Dessen ungeachtet gelingt Joachim Fuchsberger ein Buch, das aufräumt mit der Mär vom ach so uneingeschränkt schönen Altwerden. Und es gleichzeitig aber auch nicht glorifiziert, indem er schlicht den gängigen, zu beiden Extremen neigenden Klischees eine Absage erteilt. Ungeschönt und aus dem eigenen Erleben geschöpft schildert er die Mühen der Veränderung, der nachlassenden Kräfte, der stets stärker ins Bewusstsein rückenden Endlichkeit des Seins. Es ist in der Tat nichts für Feiglinge, sich mit dem Ende der physischen Existens auseinandersetzen zu müssen, gleichwohl es auch keiner Selbstbeweihräucherung a la "Ich hab Ehrfurcht vor schneeweißen Haaren" bedarf, wie es ein Uraltschlager einst kollektiv einforderte.
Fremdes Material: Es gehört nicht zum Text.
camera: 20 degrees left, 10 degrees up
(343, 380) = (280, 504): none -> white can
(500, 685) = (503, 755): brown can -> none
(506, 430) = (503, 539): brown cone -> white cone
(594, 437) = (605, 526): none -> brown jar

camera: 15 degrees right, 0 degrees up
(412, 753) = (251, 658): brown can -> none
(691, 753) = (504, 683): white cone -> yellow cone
Derlei Klippen unschifft Fuchsberger mühelos, indem er ein ungeschminkt klares, aber eben auch NICHT desillusionierendes Bild der letzten Lebensdekade zeichnet, die nun einmal auf jeden zukommt, der nicht zuvor abberufen wird.
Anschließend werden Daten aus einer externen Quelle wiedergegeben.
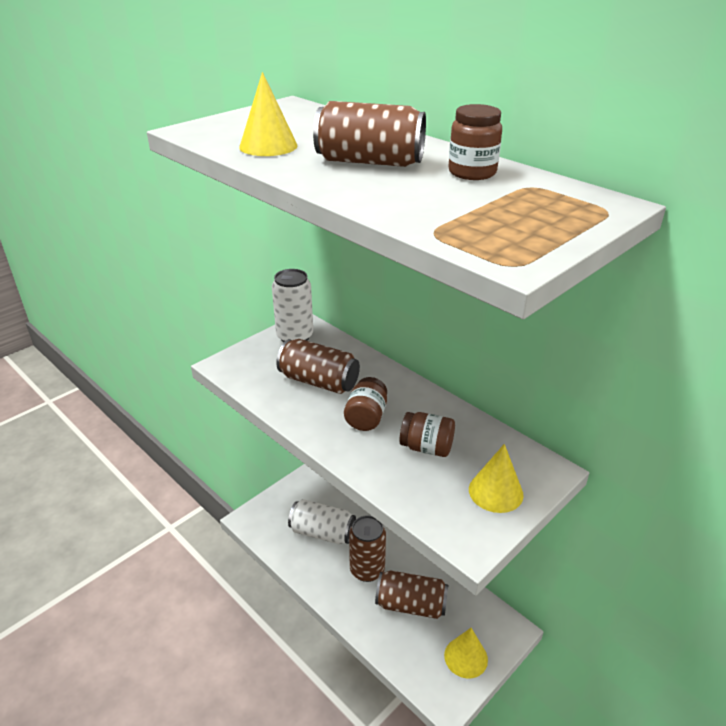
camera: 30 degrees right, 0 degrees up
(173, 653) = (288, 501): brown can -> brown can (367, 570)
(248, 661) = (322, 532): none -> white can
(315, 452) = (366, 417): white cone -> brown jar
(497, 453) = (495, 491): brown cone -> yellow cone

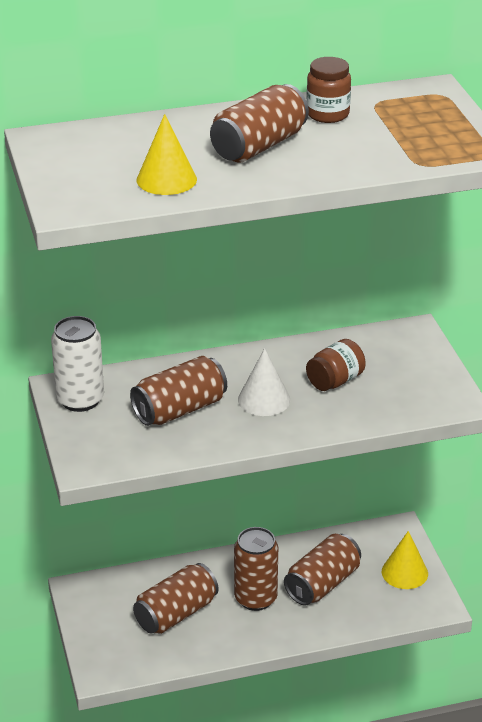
camera: 60 degrees left, 0 degrees up
(322, 532) = (176, 614): white can -> brown can
(366, 417) = (264, 399): brown jar -> white cone
(495, 491) = (416, 367): yellow cone -> none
Hierin liegt das Verdienst: Die Realität fern der Lebensmitte aufzuzeigen, die trotz aller Subjektivität dazu ermuntert, sich offen und bejahend, keineswegs aber jammernd in ständiger Glorifizierung der Vergangenheit dem Jetzt des Alters zu stellen und es auch anzunehmen. Und das in all seinen Facetten: Den mühsamen, beschwerlichen, aber auch den schönen. Kein Feigling, dieser Blacky Fuchsberger!